J-M M : Si le mot de chair est entendu au sens le plus courant qu'il a chez Paul, bien sûr qu'on ne peut pas entendre cette expression « résurrection de la chair » puisque explicitement, pour Paul, « La chair ne peut hériter le royaume de Dieu » (1 Cor 15, 50). Mais saint Jean a une façon double de traiter la chair (saint Paul aussi d'ailleurs mais c'est plus évident chez saint Jean) puisqu'au v.13 du Prologue de son évangile, il s'agit de récuser « ceux qui sont nés de la chair et du sang » au sens paulinien le plus courant alors qu'au v.14, nous avons « le Verbe fut chair » : évidemment il n'est pas chair en ce sens paulinien. Donc de toute façon ce n'est pas un retour à ce que nous appelons la chair, soit qu'on parle de chair au point de vue physiologique, soit qu'on en parle au point de vue psychologique ou phénoménologique. Nous avons dit que le mot de chair avait deux sens chez Jean ; ces deux sens ont en commun (comme chez saint Paul) de désigner la faiblesse : 1) dans un premier sens la chair désigne la faiblesse (asthénéia) comme impliquant la servitude de l'avoir à mourir et d'être meurtrier ; 2) dans son transfert de sens, lorsqu'il s'agit du Christ, la chair continue de désigner la mort, non pas comme servitude mais comme librement acquiescée (nous disons dans nos célébrations « Entrant librement dans sa passion »), ce qui change le sens de la chair, donc de la mort, et ce qui n'inclut pas le péché. Asthénéia (la faiblesse) est un nom du péché également. Or Jésus n'est pas à tous égards un homme comme nous c'est-à-dire qu'il ne meurt pas comme nous et qu'il ne pèche pas.

Ce que je viens de dire est facile à lire chez saint Jean ou chez saint Paul parce qu'il y a des contextes. Dans les Credo il n'y a pas de contexte qui l'explique. Cependant toutes les formules des Credo sont puisées à l'Écriture, donc nous sommes invités à les penser à partir de l'Écriture.

ACTIVITÉ 1: Mettez sous forme de liste JSON de chaînes, à raison d'une chaîne par ligne et sans les lignes vides, le passage des entrées qui va de leur début jusqu'à la ligne contenant "left knee: (130, 634, -1)", celle-ci comprise. Laissez les images hors de la réponse.
L'extrait et les entrées proviennent de sources différentes.

DONNÉES DE TRAVAIL:
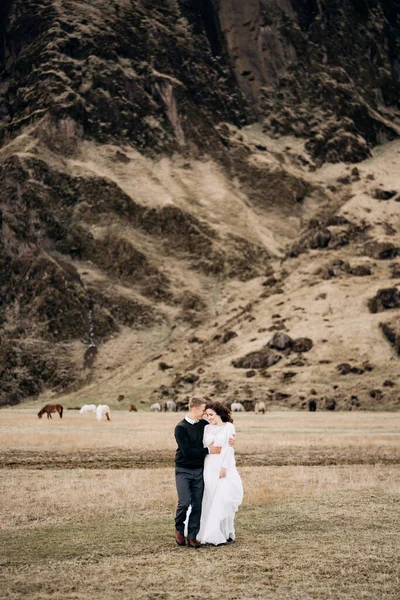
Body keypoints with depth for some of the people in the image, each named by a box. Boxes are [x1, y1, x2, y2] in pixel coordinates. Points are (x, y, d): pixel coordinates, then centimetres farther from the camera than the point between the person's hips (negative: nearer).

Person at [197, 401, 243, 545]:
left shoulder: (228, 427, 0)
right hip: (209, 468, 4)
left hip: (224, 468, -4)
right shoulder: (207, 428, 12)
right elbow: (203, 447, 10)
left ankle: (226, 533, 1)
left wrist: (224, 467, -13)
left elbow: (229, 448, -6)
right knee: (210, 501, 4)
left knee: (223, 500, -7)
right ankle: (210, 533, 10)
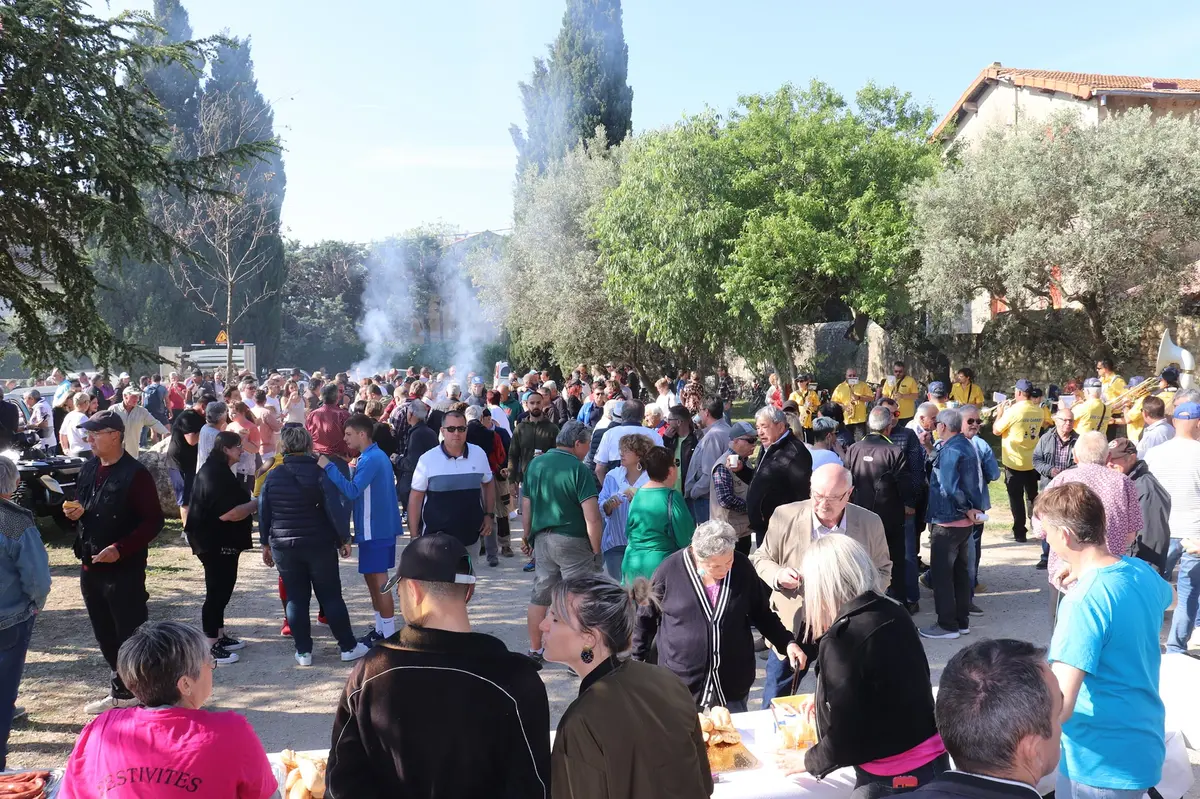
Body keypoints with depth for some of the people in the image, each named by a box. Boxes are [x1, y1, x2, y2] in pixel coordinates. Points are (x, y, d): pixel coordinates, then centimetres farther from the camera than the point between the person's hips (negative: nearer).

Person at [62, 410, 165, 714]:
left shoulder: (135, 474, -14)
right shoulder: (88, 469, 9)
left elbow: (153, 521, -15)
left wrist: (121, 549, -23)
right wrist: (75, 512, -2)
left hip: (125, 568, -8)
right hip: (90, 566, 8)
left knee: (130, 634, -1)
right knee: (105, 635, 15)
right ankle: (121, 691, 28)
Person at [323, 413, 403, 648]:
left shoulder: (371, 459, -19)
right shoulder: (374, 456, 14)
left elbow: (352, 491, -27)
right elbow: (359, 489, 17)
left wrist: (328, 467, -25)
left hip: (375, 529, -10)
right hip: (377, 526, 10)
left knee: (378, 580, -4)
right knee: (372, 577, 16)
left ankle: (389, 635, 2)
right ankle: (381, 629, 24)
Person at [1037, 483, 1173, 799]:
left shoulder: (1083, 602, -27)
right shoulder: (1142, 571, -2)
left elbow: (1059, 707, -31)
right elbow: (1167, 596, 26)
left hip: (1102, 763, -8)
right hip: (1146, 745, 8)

ACTIVITÉ 2:
Répondez aux questions suivantes sur l'extrait.
(a) Quelle référence de la première épître aux Corinthiens est citée pour affirmer que la chair ne peut hériter le royaume de Dieu ?
(b) Par quel mot grec l'extrait désigne-t-il la faiblesse ?
(c) Selon l'extrait, où sont puisées toutes les formules des Credo ?

RÉSULTAT ATTENDU 1:
[
  "Body keypoints with depth for some of the people in the image, each named by a box. Boxes are [x1, y1, x2, y2] in pixel coordinates. Points are (x, y, d): pixel coordinates, then centimetres farther from the camera than the point between the person's hips (negative: nearer).",
  "Person at [197, 401, 243, 545]:",
  "left shoulder: (228, 427, 0)",
  "right hip: (209, 468, 4)",
  "left hip: (224, 468, -4)",
  "right shoulder: (207, 428, 12)",
  "right elbow: (203, 447, 10)",
  "left ankle: (226, 533, 1)",
  "left wrist: (224, 467, -13)",
  "left elbow: (229, 448, -6)",
  "right knee: (210, 501, 4)",
  "left knee: (223, 500, -7)",
  "right ankle: (210, 533, 10)",
  "Body keypoints with depth for some of the people in the image, each named by a box. Boxes are [x1, y1, x2, y2] in pixel coordinates. Points are (x, y, d): pixel coordinates, then centimetres farther from the camera than the point between the person's hips (negative: nearer).",
  "Person at [62, 410, 165, 714]:",
  "left shoulder: (135, 474, -14)",
  "right shoulder: (88, 469, 9)",
  "left elbow: (153, 521, -15)",
  "left wrist: (121, 549, -23)",
  "right wrist: (75, 512, -2)",
  "left hip: (125, 568, -8)",
  "right hip: (90, 566, 8)",
  "left knee: (130, 634, -1)"
]

RÉSULTAT ATTENDU 2:
(a) 1 Cor 15, 50.
(b) Asthénéia.
(c) À l'Écriture.